Why are my benchmark results so different from the MTEB leaderboard?

I put together my own retrieval benchmark to test various embedding models: LetsChurch/bible-embeddings · Datasets at Hugging Face

The basic idea is I want to retrieve Bible verses for a given query. I have a list of 532 queries, each with one or more expected verses. If a model returns an expected verse first in rank, then it gets 3 points, second in rank 2 points, third in rank 1 point, otherwise no points (so it is possible for a model to get up to 1596 points).

OpenAI’s text-embedding-3-large and text-embedding-3-small top my benchmark, followed by Gemini text-embedding-004, followed by OpenAI’s last-gen ada embedding model, followed finally by GTE Large, and then other models.

The complete ranking, as of today:

  1. text-embedding-3-large Accuracy: 89.3% (1348/1596 points across 532 queries)
  2. text-embedding-3-small Accuracy: 81% (1228/1596 points across 532 queries)
  3. text-embedding-004 Accuracy: 80.3% (1214/1596 points across 532 queries)
  4. text-embedding-ada-002 Accuracy: 78.3% (1186/1596 points across 532 queries)
  5. thenlper-gte-large Accuracy: 73.1% (1105/1596 points across 532 queries)
  6. thenlper-gte-base Accuracy: 72.5% (1096/1596 points across 532 queries)
  7. intfloat-e5-large-v2 Accuracy: 72.1% (1085/1596 points across 532 queries)
  8. Qwen-Qwen3-Embedding-8B Accuracy: 71.5% (1077/1596 points across 532 queries)
  9. nomic-ai-nomic-embed-text-v1.5 Accuracy: 70.0% (1058/1596 points across 532 queries)
  10. intfloat-e5-base-v2 Accuracy: 69.4% (1049/1596 points across 532 queries)
  11. thenlper-gte-small Accuracy: 69.2% (1047/1596 points across 532 queries)
  12. Salesforce-SFR-Embedding-Mistral Accuracy: 69.0% (1039/1596 points across 532 queries)
  13. ibm-granite-granite-embedding-125m-english Accuracy: 68.5% (1039/1596 points across 532 queries)
  14. voyage-3 Accuracy: 67.0% (1015/1596 points across 532 queries)
  15. ibm-granite-granite-embedding-30m-english Accuracy: 65.4% (996/1596 points across 532 queries)
  16. ibm-granite-granite-embedding-278m-multilingual Accuracy: 64.7% (979/1596 points across 532 queries)
  17. intfloat-e5-small-v2 Accuracy: 63.8% (966/1596 points across 532 queries)
  18. ibm-granite-granite-embedding-107m-multilingual Accuracy: 61.3% (929/1596 points across 532 queries)
  19. sentence-transformers-all-MiniLM-L6-v2 Accuracy: 59.6% (910/1596 points across 532 queries)
  20. Qwen-Qwen3-Embedding-4B Accuracy: 58.9% (885/1596 points across 532 queries)
  21. BAAI-bge-base-en Accuracy: 56.9% (861/1596 points across 532 queries)
  22. Qwen-Qwen3-Embedding-0.6B Accuracy: 56.8% (855/1596 points across 532 queries)
  23. BAAI-bge-large-en Accuracy: 47.4% (701/1596 points across 532 queries)
  24. google-embeddinggemma-300m Accuracy: 46.4% (708/1596 points across 532 queries)
  25. BAAI-bge-small-en Accuracy: 43.4% (652/1596 points across 532 queries)
  26. answerdotai-ModernBERT-base Accuracy: 7.7% (116/1596 points across 532 queries)
  27. answerdotai-ModernBERT-large Accuracy: 7.1% (110/1596 points across 532 queries)

Meanwhile, if we sort the current MTEB leaderboard for retrieval, Qwen 8B and 4B are in spots 1 and 2 (vs spots 8 and 20 for my benchmark), and my top two ranked models (OpenAI) appear in MTEB at spots 14 and 40, respectively.

So what’s going on?
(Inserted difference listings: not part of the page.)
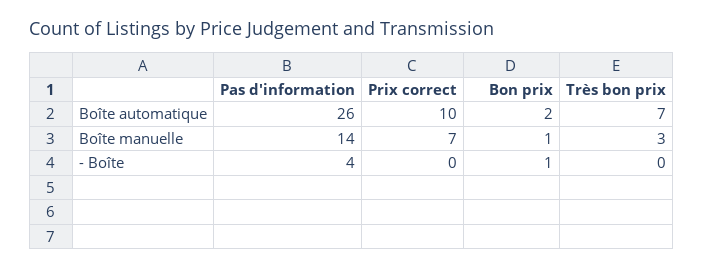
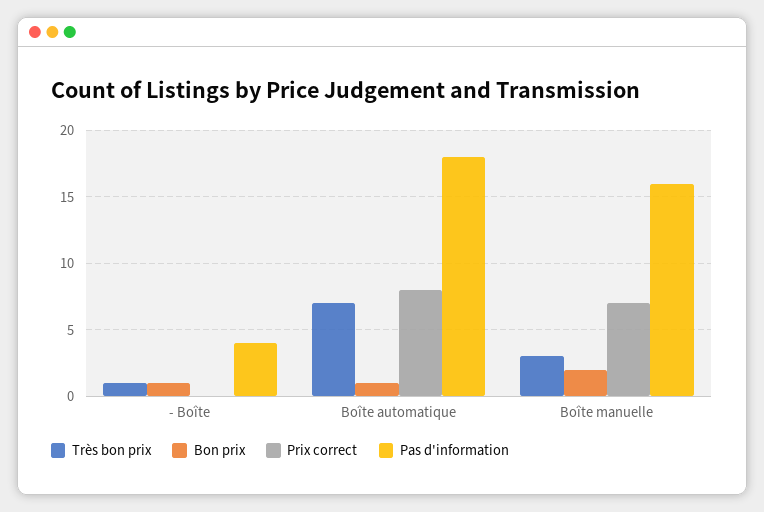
Pas d'information, Boîte automatique: 26 -> 18
Prix correct, Boîte automatique: 10 -> 8
Bon prix, Boîte automatique: 2 -> 1
Pas d'information, Boîte manuelle: 14 -> 16
Bon prix, Boîte manuelle: 1 -> 2
Très bon prix, - Boîte: 0 -> 1

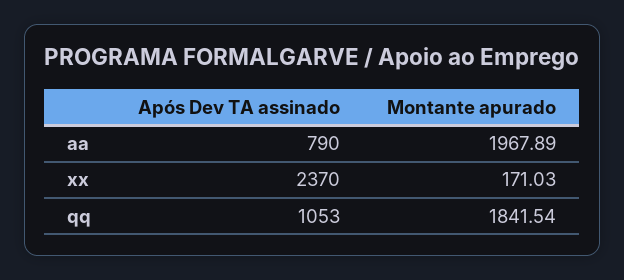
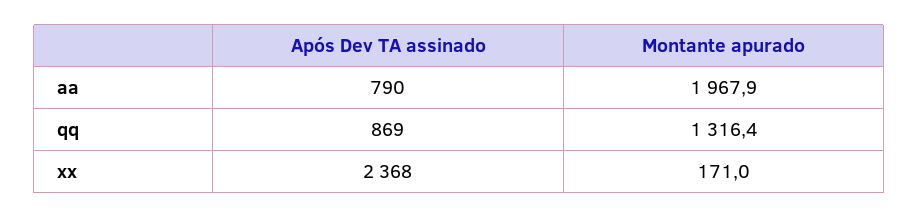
Após Dev TA assinado, xx: 2370 -> 2368
Após Dev TA assinado, qq: 1053 -> 869
Montante apurado, qq: 1841.54 -> 1316.4

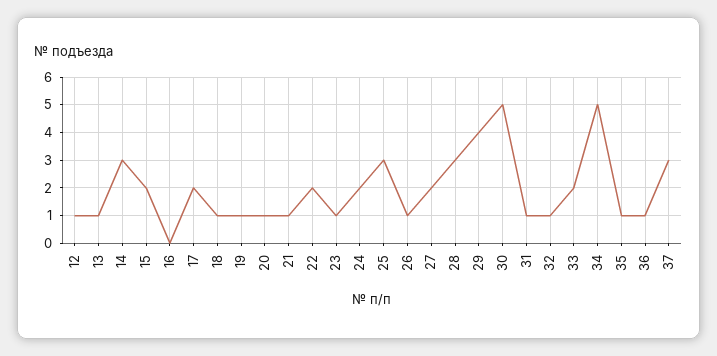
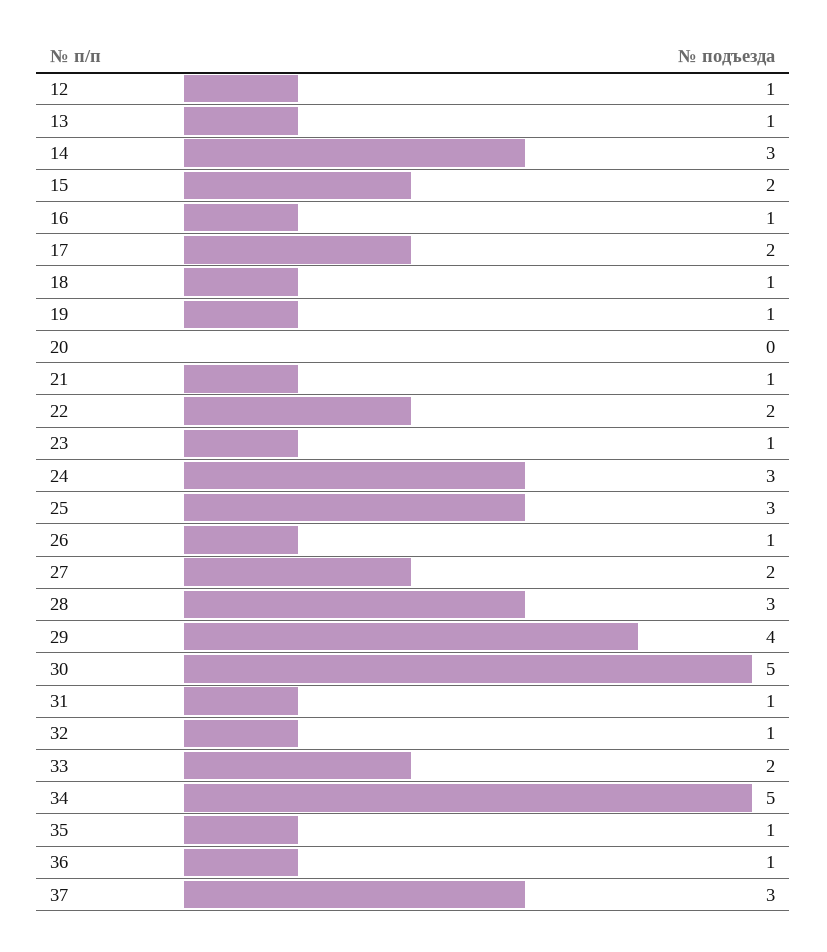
16: 0 -> 1
20: 1 -> 0
24: 2 -> 3

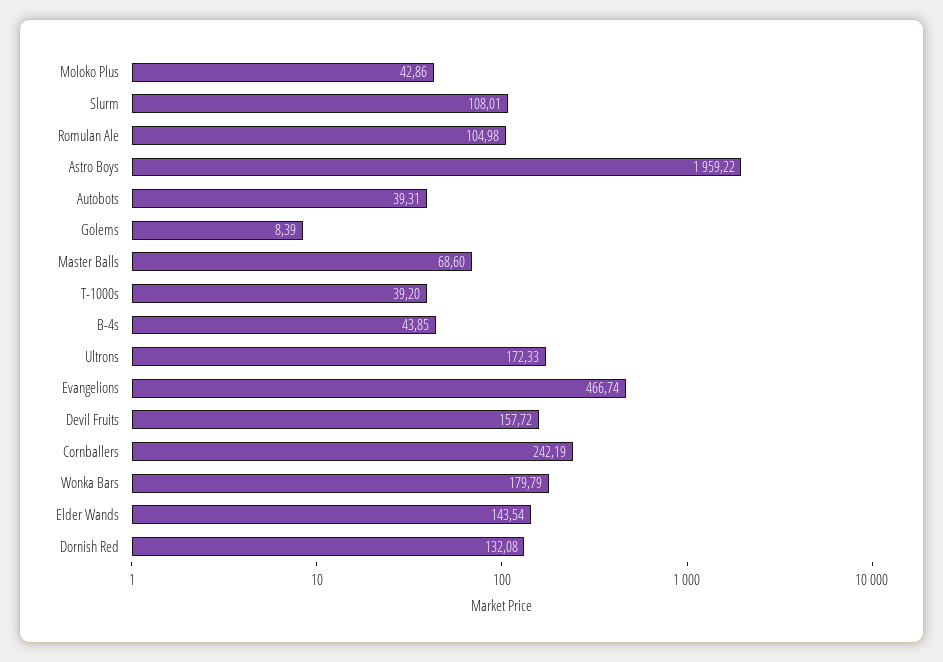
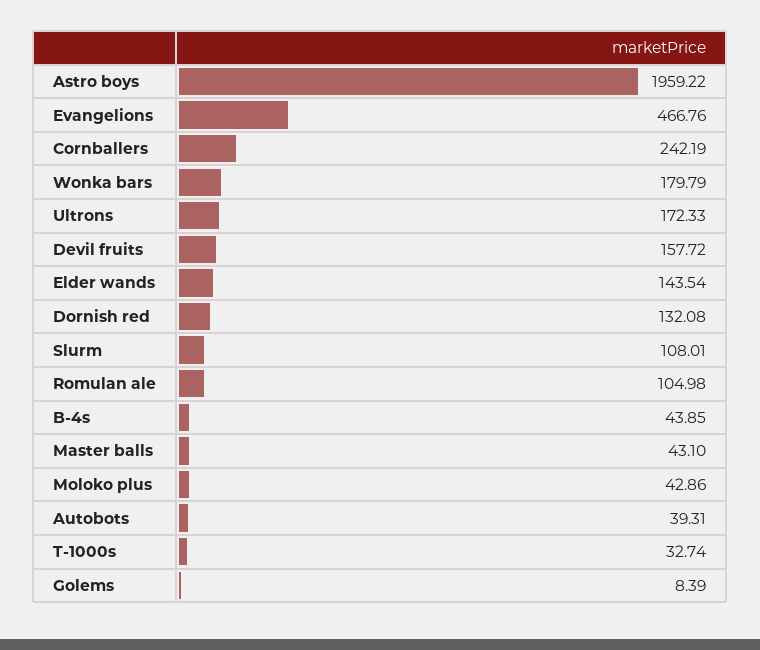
Master Balls: 68.6 -> 43.1
T-1000s: 39.2 -> 32.74
Evangelions: 466.74 -> 466.76

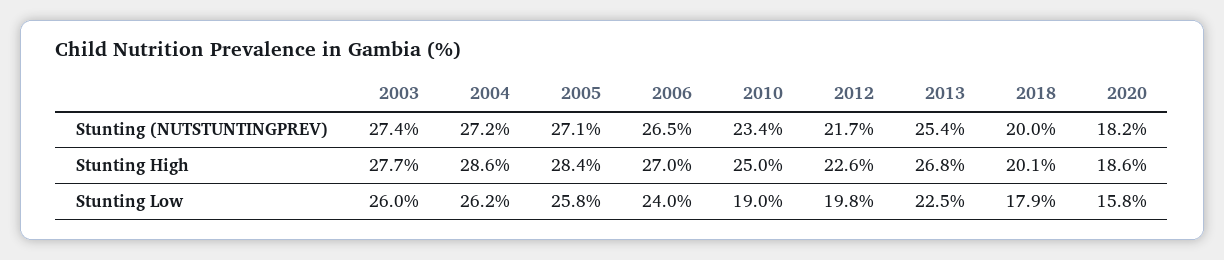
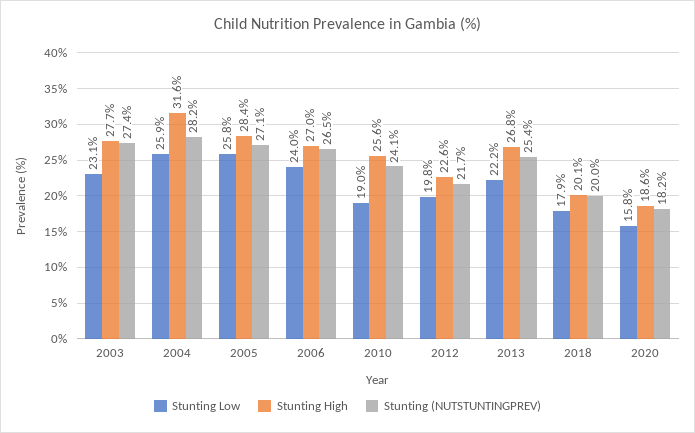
Stunting (NUTSTUNTINGPREV), 2004: 27.2 -> 28.2
Stunting (NUTSTUNTINGPREV), 2010: 23.4 -> 24.1
Stunting High, 2004: 28.6 -> 31.6
Stunting High, 2010: 25 -> 25.6
Stunting Low, 2003: 26 -> 23.1
Stunting Low, 2004: 26.2 -> 25.9
Stunting Low, 2013: 22.5 -> 22.2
I’m completely open to the answer that my methodology wrong. Or that my example queries aren’t reflective of what the benchmark is measuring for. Or anything else, really.

Even the slightest change in the dataset used for benchmarking or the options passed to the model will likely produce different results. However, the reason the results vary so significantly here might be that the MTEB benchmark incorporates several design choices to ensure consistency.

Wow, that’s a very comprehensive response. Thank you, @John6666! I definitely have some stuff to dig into now.

I just reran the Qwen3 queries, changing nothing other than setting prompt=”query”, and the 0.6B model went from 56.8% to 73.9%, 4B went from 58.9% to 72.4%, and 8B went from 71.5% to 82.8% (outperforming the small model from OpenAI).

This is without touching my ranking methodology (yet). This is phenomenal. Thank you again, @John6666!